The deck had been stacked by environmental groups against anyone wanting to speak in favor of the TransCanada Keystone XL pipeline by the fact the first 60 places in line had been occupied by college students specifically recruited for the purpose to block pro-pipeline speakers from being able to make their comments.
The hostility turned personal turned uglier after Bob van der Valk, an Independent Petroleum Analyst from Terry, Montana, standing at the speaker's podium stated “The Keystone XL would make the US more energy secure from countries that are hostile to us and that don't particularly care for our cultures.” The cheers outnumbered the boos after those comments from labor union workers in the audience.
Sarah Hogdgon from the Sierra Club challenged him right after he spoke and questioned his ability to even being on the speaker’s roster since they had their people in line blocking anyone from making pro-pipeline comment.   The incivility shown by persons representing the anti-pipeline groups was abhorrent for any first time visitor of Washington DC not used to politics as usual.

Friends of the Earth President Erich Pica accused the State department of "making excuses for TransCanada" based on internal emails his group sued to force into the open.
National Wildlife Federation President Larry Schwinger also took aim at the Obama administration in his three-minute allotted time to speak against the Keystone XL line, wondering why Secretary of State Hillary Rodham Clinton's schedule included a meeting "with corporate leaders" but made no appearance at the pipeline hearing that day.
The hearing's first hour, while dominated by critics of Keystone XL, also featured testimony from residents along the pipeline route and others who urged State to green light its construction. Their case was summed up by the representatives of the American Petroleum Institute, the National Association of Manufacturers, and the Laborers' International Union of North America – LiUNA.

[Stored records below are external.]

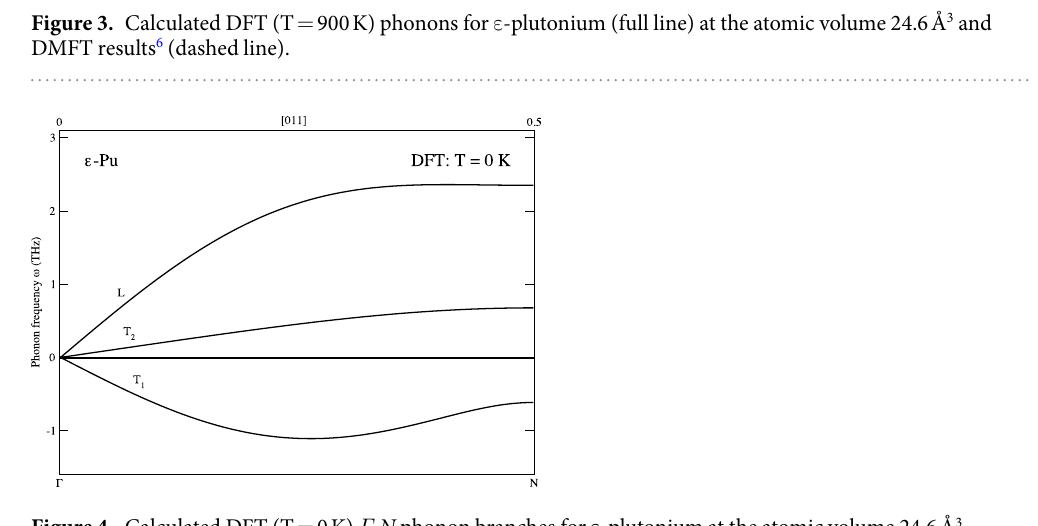
Figure 4. Calculated DFT (T = 0 K) Γ -N phonon branches for ε -plutonium at the atomic volume 24.6 Å 3 .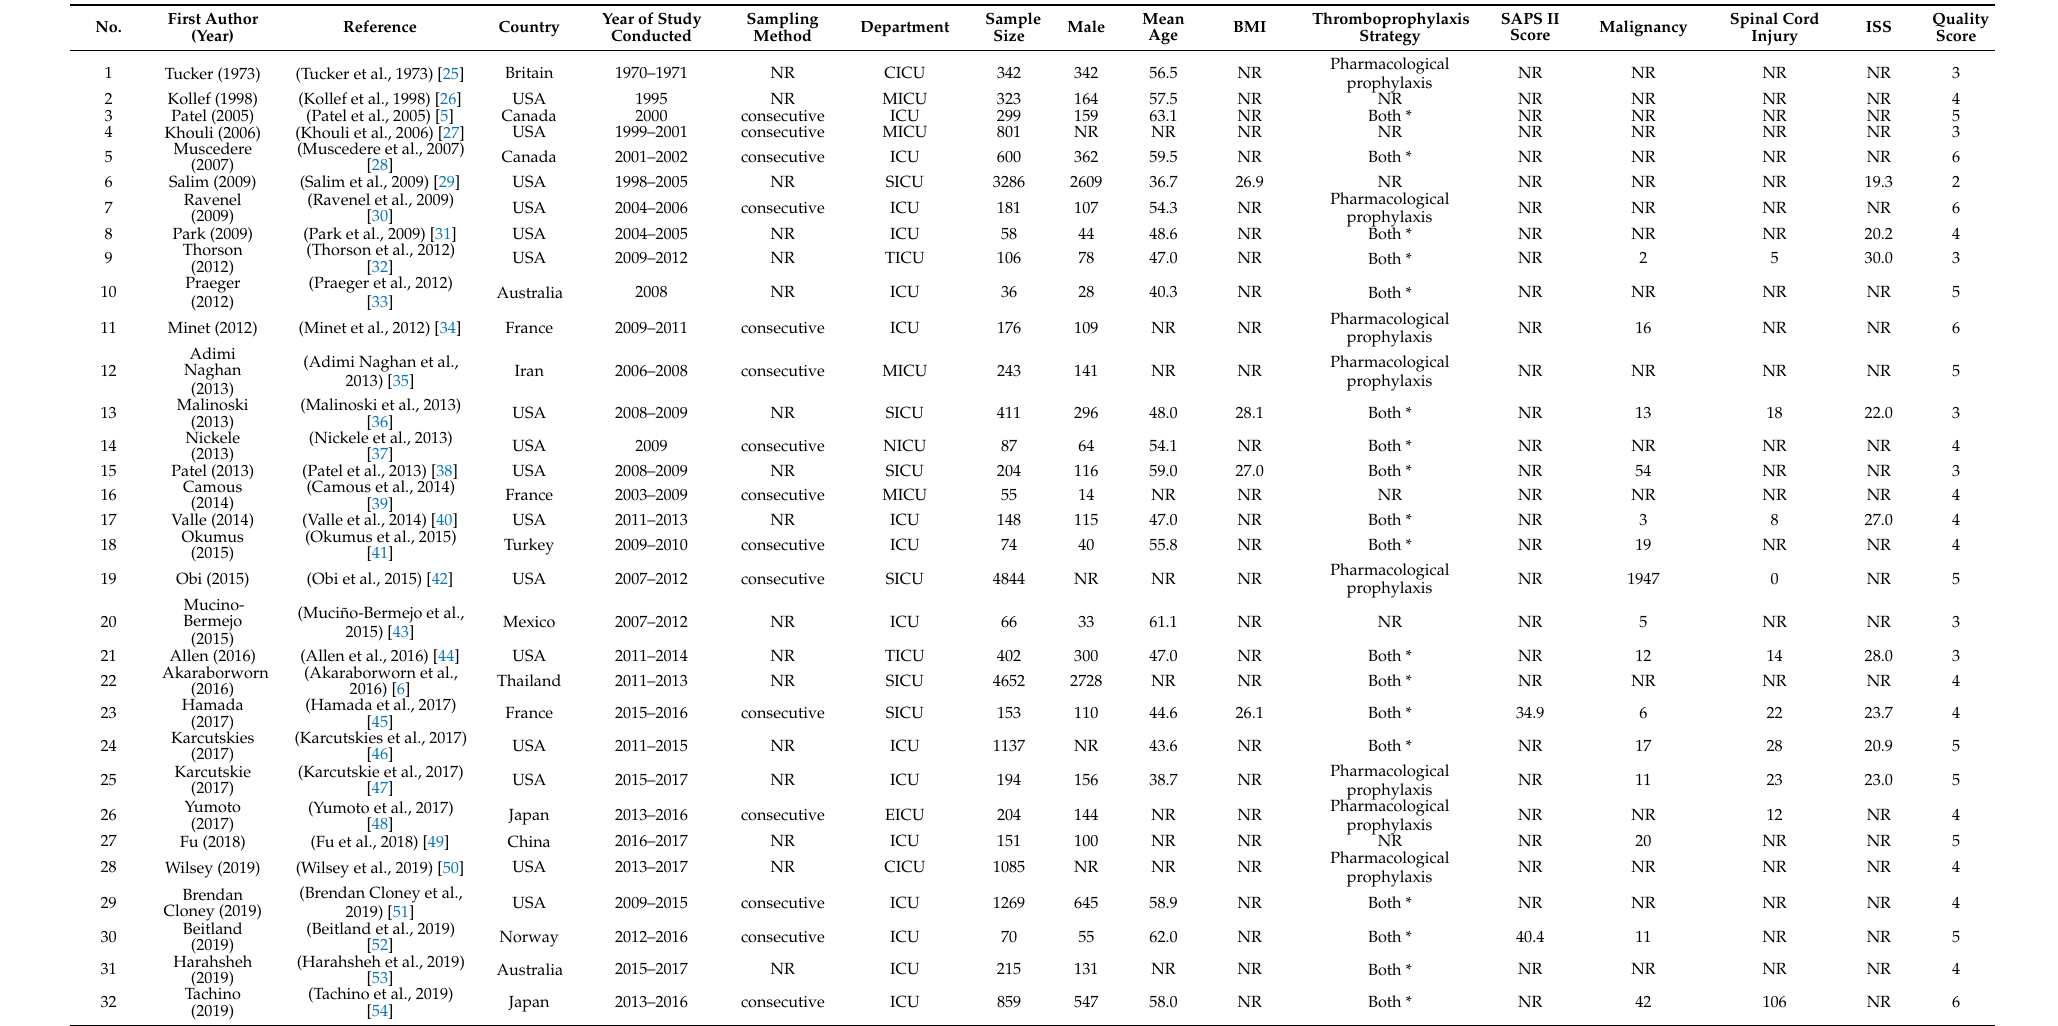
Table 1. Characteristics of studies included in this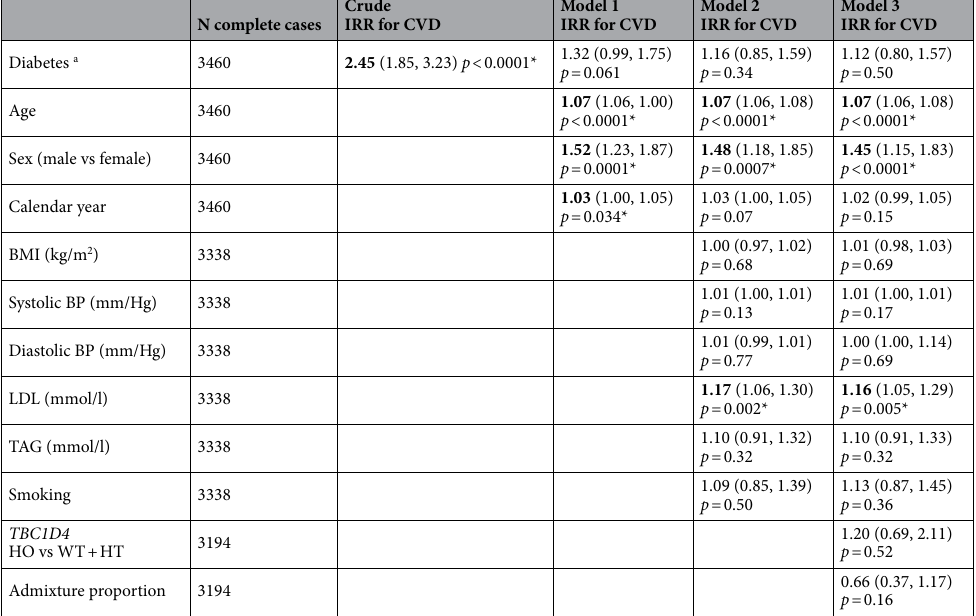
Table 4. The effect of diabetes and a recessive model of the TBC1D4 variant on CVD risk. Poisson regression with incidence rate ratios (IRR) and (confidence limits). *Effect sizes in bold below 5% significance level. a Diabetes is both screen-detected and self-reported. Model 1: adjusted for age, sex and calendar year; Model 2: model 1 + BMI, systolic BP, diastolic BP, LDL cholesterol, TAG and smoking; Model 3: model 2 + TBC1D4 and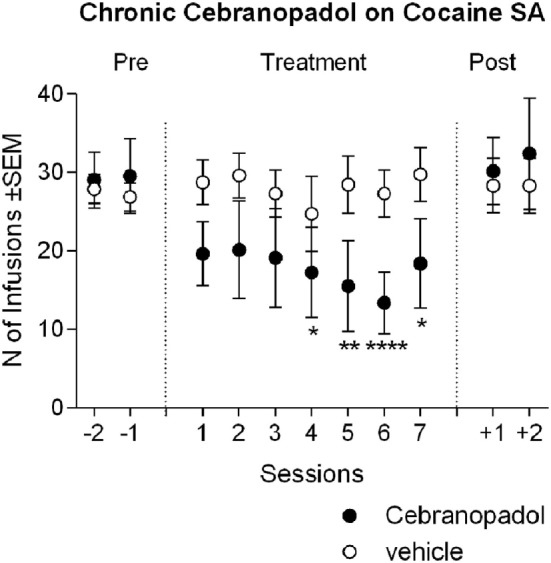
Chronic cebranopadol treatment on cocaine self-administration. Two groups of rats with similar baseline of cocaine intake received cebranopadol (25 µg/kg) or its vehicle for seven consecutive sessions. The number of cocaine infusions earned by the cebranopadol-treated group decreased during treatment in respect to baseline, and returned to pretreatment level from the first day posttreatment. In the vehicle-treated group, cocaine self-administration remained stable throughout the experiment. Data are presented as mean ± SEM and show the last 2 days of pretreatment, 7 days of treatment, and 2 days of posttreatment. Statistical differences: *p < 0.05, **p < 0.01, and ****p < 0.0001 vs. the last day pretreatment.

TransCanada CEO Russ Girling eventually had his chance to speak after the noon-time protest event outside ended and said, "The United States has a choice of receiving more oil from its most secure, most stable and most reliable trade partner, Canada, or to continue to import from less stable locations that do not share the interest and values of Americans."
The hearing ended up being a staged showcase and a farce to any objective observer. It made it appear a vast majority of interested parties attending the Washington DC were against this project to receive its final approval for a construction and operating ­permit from President Obama.


Disclosure: I have no positions in any stocks mentioned, and no plans to initiate any positions within the next 72 hours.